5        By letter lodged at the Registry of the Court on 19 November 2010, the Commission requested that the applicant be ordered to bear the costs.

6        By order of 10 January 2011 (Case T‑389/09 Labate v Commission, not published in the ECR), the President of the First Chamber of the Court ordered the action for failure to act to be removed from the register and ordered the Commission to pay the costs.

7        By letter of 2 February 2011, the applicant’s lawyer informed the Commission that the total fees and costs relating to Case T‑389/09 amounted to a total of EUR 54 642.07. Acknowledging however that his normal fees are higher on average than those usually accepted by the Court, he invited the Commission to pay EUR 34 500.

8        By letter of 7 February 2011, the Commission contested the amount requested by the applicant’s lawyer and offered to pay a total amount of EUR 4 000.

9        By application lodged at the Registry of the Court on 10 June 2011, the applicant applied for taxation of costs under Article 92(1) of the Rules of Procedure of the Court.

10      By statement lodged at the Registry of the Court on 30 June 2011, the Commission submitted its observations on that application.

### Stored data
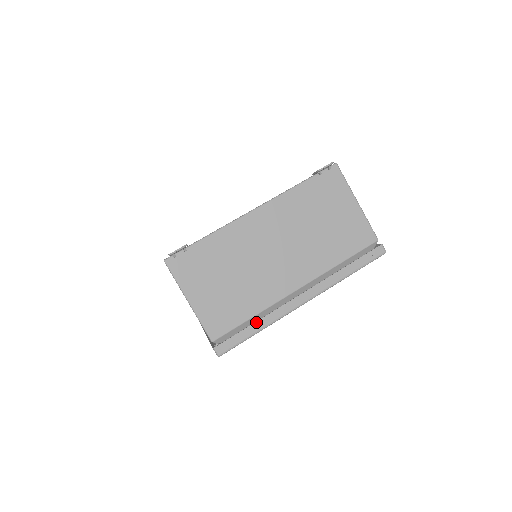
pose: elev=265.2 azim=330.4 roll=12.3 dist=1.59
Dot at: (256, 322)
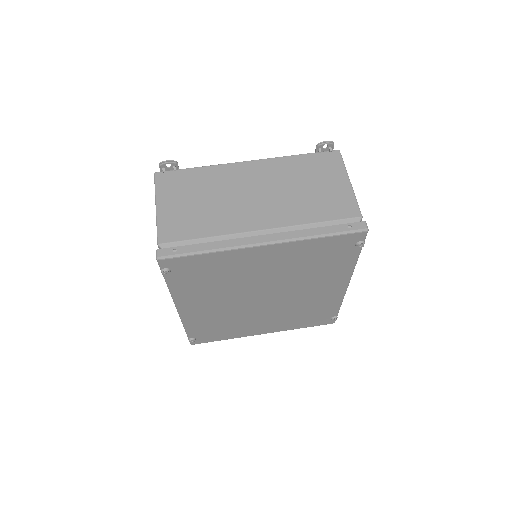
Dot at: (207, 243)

### Tasks
1) In the court excerpt on costs, why did the applicant's lawyer invite the Commission to pay EUR 34 500 rather than the full total he reported?
2) According to the court excerpt on costs, what total amount did the Commission offer to pay in its letter of 7 February 2011?

### Full solutions
1) He acknowledged that his normal fees are higher on average than those usually accepted by the Court. He therefore asked for EUR 34 500 instead of the full EUR 54 642.07 in fees and costs for Case T‑389/09.

2) EUR 4 000.